Start of Source data

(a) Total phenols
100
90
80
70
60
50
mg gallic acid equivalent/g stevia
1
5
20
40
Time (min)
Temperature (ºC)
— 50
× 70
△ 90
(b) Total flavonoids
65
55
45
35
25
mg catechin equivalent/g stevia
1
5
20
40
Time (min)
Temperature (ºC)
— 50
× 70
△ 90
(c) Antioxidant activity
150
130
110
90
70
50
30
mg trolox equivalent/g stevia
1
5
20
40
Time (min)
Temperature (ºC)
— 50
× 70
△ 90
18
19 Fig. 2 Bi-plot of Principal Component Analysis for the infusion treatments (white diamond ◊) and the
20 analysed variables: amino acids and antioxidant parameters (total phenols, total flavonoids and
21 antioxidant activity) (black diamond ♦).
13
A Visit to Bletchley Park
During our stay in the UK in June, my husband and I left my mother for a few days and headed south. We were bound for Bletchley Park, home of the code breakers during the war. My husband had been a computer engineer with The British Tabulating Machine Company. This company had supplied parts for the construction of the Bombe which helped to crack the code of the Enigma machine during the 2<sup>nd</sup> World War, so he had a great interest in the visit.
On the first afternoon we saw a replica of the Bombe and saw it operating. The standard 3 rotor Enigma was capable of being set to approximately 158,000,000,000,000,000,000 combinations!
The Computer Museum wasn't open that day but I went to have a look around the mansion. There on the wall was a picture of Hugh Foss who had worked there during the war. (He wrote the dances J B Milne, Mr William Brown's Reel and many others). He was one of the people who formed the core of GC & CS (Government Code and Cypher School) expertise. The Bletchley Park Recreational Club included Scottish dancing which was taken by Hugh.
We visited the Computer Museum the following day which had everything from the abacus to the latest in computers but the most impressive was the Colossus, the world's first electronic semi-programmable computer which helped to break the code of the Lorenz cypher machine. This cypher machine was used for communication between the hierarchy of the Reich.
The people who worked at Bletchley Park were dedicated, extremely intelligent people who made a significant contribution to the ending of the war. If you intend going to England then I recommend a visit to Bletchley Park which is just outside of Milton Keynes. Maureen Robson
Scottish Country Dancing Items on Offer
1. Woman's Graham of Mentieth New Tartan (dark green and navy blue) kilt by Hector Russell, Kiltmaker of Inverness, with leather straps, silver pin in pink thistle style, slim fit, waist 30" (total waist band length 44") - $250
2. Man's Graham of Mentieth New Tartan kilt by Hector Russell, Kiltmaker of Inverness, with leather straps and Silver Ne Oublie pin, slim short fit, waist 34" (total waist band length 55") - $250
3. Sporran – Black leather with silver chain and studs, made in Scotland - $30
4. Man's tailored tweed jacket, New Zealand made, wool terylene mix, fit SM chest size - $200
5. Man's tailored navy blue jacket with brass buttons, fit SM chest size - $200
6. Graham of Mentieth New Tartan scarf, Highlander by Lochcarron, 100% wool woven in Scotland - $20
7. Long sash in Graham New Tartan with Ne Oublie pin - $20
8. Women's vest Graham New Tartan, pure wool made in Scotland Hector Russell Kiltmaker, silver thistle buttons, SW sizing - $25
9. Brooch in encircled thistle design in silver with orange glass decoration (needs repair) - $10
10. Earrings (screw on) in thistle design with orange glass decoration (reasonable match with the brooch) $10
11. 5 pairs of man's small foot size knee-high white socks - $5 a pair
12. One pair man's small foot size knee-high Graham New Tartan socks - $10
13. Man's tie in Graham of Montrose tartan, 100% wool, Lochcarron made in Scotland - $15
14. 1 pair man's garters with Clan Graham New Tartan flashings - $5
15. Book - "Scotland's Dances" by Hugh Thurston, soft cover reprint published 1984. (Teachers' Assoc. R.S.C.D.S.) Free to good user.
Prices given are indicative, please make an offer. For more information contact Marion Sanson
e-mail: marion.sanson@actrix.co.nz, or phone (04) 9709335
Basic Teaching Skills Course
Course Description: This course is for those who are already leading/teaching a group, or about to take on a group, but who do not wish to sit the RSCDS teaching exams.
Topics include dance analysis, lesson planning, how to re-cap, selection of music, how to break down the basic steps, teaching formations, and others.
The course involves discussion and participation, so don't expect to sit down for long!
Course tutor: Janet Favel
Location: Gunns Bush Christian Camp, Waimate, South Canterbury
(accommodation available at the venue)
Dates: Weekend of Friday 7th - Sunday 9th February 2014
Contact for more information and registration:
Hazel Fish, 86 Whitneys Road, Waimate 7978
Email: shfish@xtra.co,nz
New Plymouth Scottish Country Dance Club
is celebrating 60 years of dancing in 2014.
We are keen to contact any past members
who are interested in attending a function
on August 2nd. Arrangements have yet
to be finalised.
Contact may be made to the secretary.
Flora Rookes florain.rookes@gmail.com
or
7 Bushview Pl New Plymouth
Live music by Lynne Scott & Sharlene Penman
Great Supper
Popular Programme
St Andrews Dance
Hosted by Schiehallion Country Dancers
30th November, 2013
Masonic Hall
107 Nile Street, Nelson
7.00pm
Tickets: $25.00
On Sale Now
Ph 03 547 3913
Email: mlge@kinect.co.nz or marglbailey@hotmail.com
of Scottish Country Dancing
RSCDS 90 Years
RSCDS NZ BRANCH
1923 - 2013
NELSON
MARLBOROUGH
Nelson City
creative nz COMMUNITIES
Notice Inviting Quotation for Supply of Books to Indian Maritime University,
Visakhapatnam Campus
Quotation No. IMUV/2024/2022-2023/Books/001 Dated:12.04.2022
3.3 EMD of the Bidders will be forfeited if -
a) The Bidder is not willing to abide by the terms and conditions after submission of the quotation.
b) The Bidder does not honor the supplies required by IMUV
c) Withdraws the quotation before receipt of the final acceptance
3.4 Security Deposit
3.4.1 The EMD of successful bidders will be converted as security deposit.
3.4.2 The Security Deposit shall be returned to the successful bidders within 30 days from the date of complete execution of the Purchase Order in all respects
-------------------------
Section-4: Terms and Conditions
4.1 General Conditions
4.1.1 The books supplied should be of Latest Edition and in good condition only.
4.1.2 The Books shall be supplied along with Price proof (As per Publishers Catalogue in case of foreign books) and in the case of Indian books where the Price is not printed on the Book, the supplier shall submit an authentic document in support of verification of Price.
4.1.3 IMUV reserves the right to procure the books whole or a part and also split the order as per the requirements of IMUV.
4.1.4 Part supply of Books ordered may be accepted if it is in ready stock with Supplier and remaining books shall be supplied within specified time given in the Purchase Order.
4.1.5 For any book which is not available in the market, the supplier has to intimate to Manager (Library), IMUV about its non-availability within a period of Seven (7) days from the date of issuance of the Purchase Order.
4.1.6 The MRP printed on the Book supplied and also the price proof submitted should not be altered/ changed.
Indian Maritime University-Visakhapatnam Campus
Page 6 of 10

End of Source data

### Goal of the exercise:
Your response must contain the complete listing, copied without deviation.

### Written answer:
(a) Total phenols
100
90
80
70
60
50
mg gallic acid equivalent/g stevia
1
5
20
40
Time (min)
Temperature (ºC)
— 50
× 70
△ 90
(b) Total flavonoids
65
55
45
35
25
mg catechin equivalent/g stevia
1
5
20
40
Time (min)
Temperature (ºC)
— 50
× 70
△ 90
(c) Antioxidant activity
150
130
110
90
70
50
30
mg trolox equivalent/g stevia
1
5
20
40
Time (min)
Temperature (ºC)
— 50
× 70
△ 90
18
19 Fig. 2 Bi-plot of Principal Component Analysis for the infusion treatments (white diamond ◊) and the
20 analysed variables: amino acids and antioxidant parameters (total phenols, total flavonoids and
21 antioxidant activity) (black diamond ♦).
13
A Visit to Bletchley Park
During our stay in the UK in June, my husband and I left my mother for a few days and headed south. We were bound for Bletchley Park, home of the code breakers during the war. My husband had been a computer engineer with The British Tabulating Machine Company. This company had supplied parts for the construction of the Bombe which helped to crack the code of the Enigma machine during the 2<sup>nd</sup> World War, so he had a great interest in the visit.
On the first afternoon we saw a replica of the Bombe and saw it operating. The standard 3 rotor Enigma was capable of being set to approximately 158,000,000,000,000,000,000 combinations!
The Computer Museum wasn't open that day but I went to have a look around the mansion. There on the wall was a picture of Hugh Foss who had worked there during the war. (He wrote the dances J B Milne, Mr William Brown's Reel and many others). He was one of the people who formed the core of GC & CS (Government Code and Cypher School) expertise. The Bletchley Park Recreational Club included Scottish dancing which was taken by Hugh.
We visited the Computer Museum the following day which had everything from the abacus to the latest in computers but the most impressive was the Colossus, the world's first electronic semi-programmable computer which helped to break the code of the Lorenz cypher machine. This cypher machine was used for communication between the hierarchy of the Reich.
The people who worked at Bletchley Park were dedicated, extremely intelligent people who made a significant contribution to the ending of the war. If you intend going to England then I recommend a visit to Bletchley Park which is just outside of Milton Keynes. Maureen Robson
Scottish Country Dancing Items on Offer
1. Woman's Graham of Mentieth New Tartan (dark green and navy blue) kilt by Hector Russell, Kiltmaker of Inverness, with leather straps, silver pin in pink thistle style, slim fit, waist 30" (total waist band length 44") - $250
2. Man's Graham of Mentieth New Tartan kilt by Hector Russell, Kiltmaker of Inverness, with leather straps and Silver Ne Oublie pin, slim short fit, waist 34" (total waist band length 55") - $250
3. Sporran – Black leather with silver chain and studs, made in Scotland - $30
4. Man's tailored tweed jacket, New Zealand made, wool terylene mix, fit SM chest size - $200
5. Man's tailored navy blue jacket with brass buttons, fit SM chest size - $200
6. Graham of Mentieth New Tartan scarf, Highlander by Lochcarron, 100% wool woven in Scotland - $20
7. Long sash in Graham New Tartan with Ne Oublie pin - $20
8. Women's vest Graham New Tartan, pure wool made in Scotland Hector Russell Kiltmaker, silver thistle buttons, SW sizing - $25
9. Brooch in encircled thistle design in silver with orange glass decoration (needs repair) - $10
10. Earrings (screw on) in thistle design with orange glass decoration (reasonable match with the brooch) $10
11. 5 pairs of man's small foot size knee-high white socks - $5 a pair
12. One pair man's small foot size knee-high Graham New Tartan socks - $10
13. Man's tie in Graham of Montrose tartan, 100% wool, Lochcarron made in Scotland - $15
14. 1 pair man's garters with Clan Graham New Tartan flashings - $5
15. Book - "Scotland's Dances" by Hugh Thurston, soft cover reprint published 1984. (Teachers' Assoc. R.S.C.D.S.) Free to good user.
Prices given are indicative, please make an offer. For more information contact Marion Sanson
e-mail: marion.sanson@actrix.co.nz, or phone (04) 9709335
Basic Teaching Skills Course
Course Description: This course is for those who are already leading/teaching a group, or about to take on a group, but who do not wish to sit the RSCDS teaching exams.
Topics include dance analysis, lesson planning, how to re-cap, selection of music, how to break down the basic steps, teaching formations, and others.
The course involves discussion and participation, so don't expect to sit down for long!
Course tutor: Janet Favel
Location: Gunns Bush Christian Camp, Waimate, South Canterbury
(accommodation available at the venue)
Dates: Weekend of Friday 7th - Sunday 9th February 2014
Contact for more information and registration:
Hazel Fish, 86 Whitneys Road, Waimate 7978
Email: shfish@xtra.co,nz
New Plymouth Scottish Country Dance Club
is celebrating 60 years of dancing in 2014.
We are keen to contact any past members
who are interested in attending a function
on August 2nd. Arrangements have yet
to be finalised.
Contact may be made to the secretary.
Flora Rookes florain.rookes@gmail.com
or
7 Bushview Pl New Plymouth
Live music by Lynne Scott & Sharlene Penman
Great Supper
Popular Programme
St Andrews Dance
Hosted by Schiehallion Country Dancers
30th November, 2013
Masonic Hall
107 Nile Street, Nelson
7.00pm
Tickets: $25.00
On Sale Now
Ph 03 547 3913
Email: mlge@kinect.co.nz or marglbailey@hotmail.com
of Scottish Country Dancing
RSCDS 90 Years
RSCDS NZ BRANCH
1923 - 2013
NELSON
MARLBOROUGH
Nelson City
creative nz COMMUNITIES
Notice Inviting Quotation for Supply of Books to Indian Maritime University,
Visakhapatnam Campus
Quotation No. IMUV/2024/2022-2023/Books/001 Dated:12.04.2022
3.3 EMD of the Bidders will be forfeited if -
a) The Bidder is not willing to abide by the terms and conditions after submission of the quotation.
b) The Bidder does not honor the supplies required by IMUV
c) Withdraws the quotation before receipt of the final acceptance
3.4 Security Deposit
3.4.1 The EMD of successful bidders will be converted as security deposit.
3.4.2 The Security Deposit shall be returned to the successful bidders within 30 days from the date of complete execution of the Purchase Order in all respects
-------------------------
Section-4: Terms and Conditions
4.1 General Conditions
4.1.1 The books supplied should be of Latest Edition and in good condition only.
4.1.2 The Books shall be supplied along with Price proof (As per Publishers Catalogue in case of foreign books) and in the case of Indian books where the Price is not printed on the Book, the supplier shall submit an authentic document in support of verification of Price.
4.1.3 IMUV reserves the right to procure the books whole or a part and also split the order as per the requirements of IMUV.
4.1.4 Part supply of Books ordered may be accepted if it is in ready stock with Supplier and remaining books shall be supplied within specified time given in the Purchase Order.
4.1.5 For any book which is not available in the market, the supplier has to intimate to Manager (Library), IMUV about its non-availability within a period of Seven (7) days from the date of issuance of the Purchase Order.
4.1.6 The MRP printed on the Book supplied and also the price proof submitted should not be altered/ changed.
Indian Maritime University-Visakhapatnam Campus
Page 6 of 10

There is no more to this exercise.